Yesterday Hostgator had a major outage in one of it’s Utah datacenters which caused a number of customers to be offline for several hours. The outage actually impacted Hostgator, Hostmonster, Justhost, Bluehost, and possibly more, but this post regards the Hostgator response specifically.
These companies all provide shared webhosting services. I am neither a client nor an employee of any of the businesses, though I do know people who are.
The company I do work for has had it’s share of outages, and I am doing what internally to help improve our own practices when outages happen, and I will consider following up on this with my manager next week to see if we can learn anything from it. What I saw during the outage, as an outsider, is interesting. There were three outlets of information provided, which we’ll analyze.
The first is the Hostgator Support Boards, their public forums where users can ask each other for help and the staff can jump in and provide assistance also. There was a thread about the outage, I’ve taken an excerpt (original):
The thing that stands out most is that it is really the same update over and over again, no new information is being provided to the customer. This might work just fine for brief outages, but when the initial outage notification is at 10:30am, to be providing the same details until 4pm with nothing of substance in between is unacceptable. For six hours forum users were told by this thread that “the issue is ongoing, and our staff are working to resolve it” in several forms and variations.
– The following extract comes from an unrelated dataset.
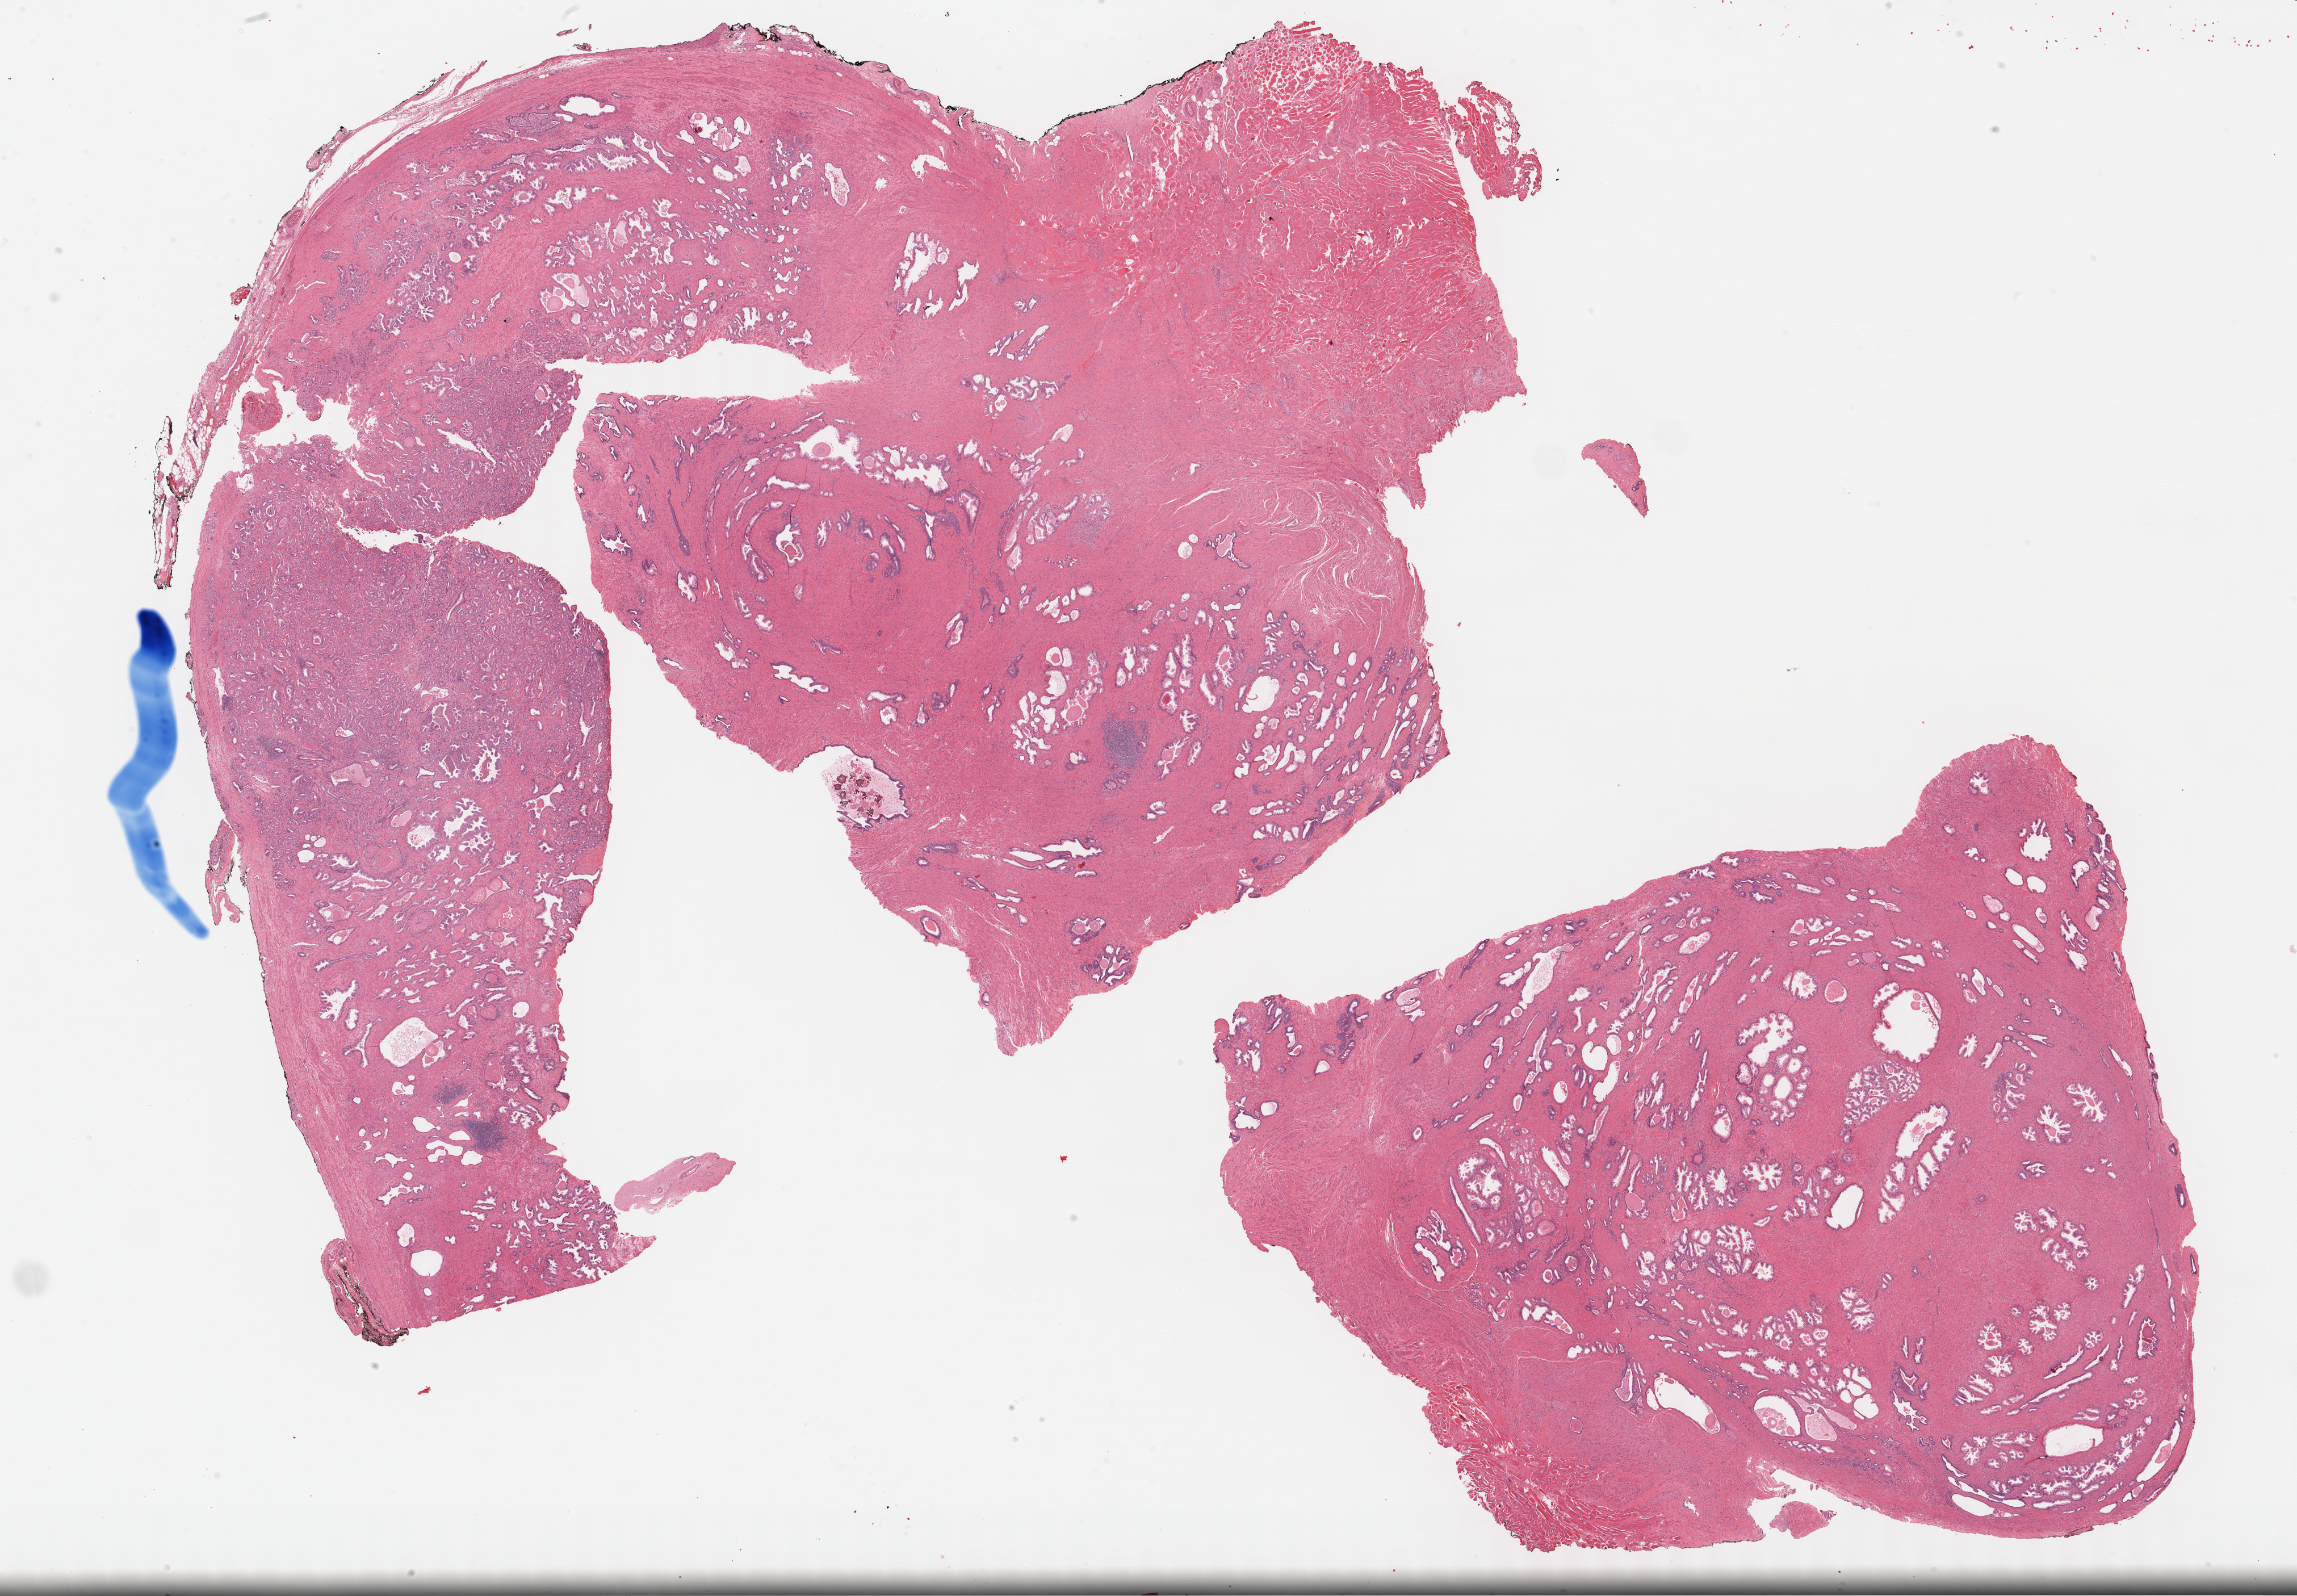
Whole-slide histology image, H&E-stained — low-resolution overview of the scanned area, about 32.7 x 22.7 mm (acquisition: 40x scan). FFPE section. Sample: primary tumour, prostate. Patient: male, age at initial diagnosis 61 years. Gleason score: 7 (3+4).
Laterality: bilateral. Diagnosis: Adenocarcinoma, NOS (prostate gland).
Another outlet of information was the HostGator Twitter account (here), which had the following to say (note it is in reverse, captured 1pm EDT today, Saturday):
Times are based on EDT:
Again, an initial report just after 9am, followed shortly by an (incorrect) report at 9:40am that things are returning to normal. At 10:45am the outage is announced and at midday users are then directed to the above forum post, which has no details worth anything to someone wondering why their site has been down for hours. Still no useful news via Twitter, until at just before 4pm they announce a new site to provide updates.
And so we reach the third source of information, found here, which had updates every half hour from 3:30pm to 6pm, when the issues were finally resolved for the day. This is the only source where useful data for the technically minded could be found.
It turns out there were issues with both core switches at the facility which brought the entire network down. Not only did it take 8-9 hours to fix, it also took 6 hours for the company to provide any useful information as to what the problem was and what was being done to fix it.
Providers should look at this stream of communication and consider whether they would find it acceptable, and review how they handle their own outages. I have been in this situation as a customer, albeit with a different provider. If there is an outage for 10 minutes, I can be quickly placated with a “there is an issue, we’re working on it.” If the outage extends anywhere beyond about an hour, I want to know what is wrong and what is being done to fix it. Not because I want inside information, I want you to demonstrate that you are competent to find and fix the problem – this is what gives me confidence to continue using your service after the issue is fixed. And if your service is down beyond 2 or 3 hours, I am going to expect new useful updates at least hourly, ideally more often, so that I can follow the progression of solving the problem.
For me as a customer, it isn’t that your service went down, I understand things break. It is more important that you provide honest and useful details on why it is down and when you expect to have it fixed, even if these things are subject to change.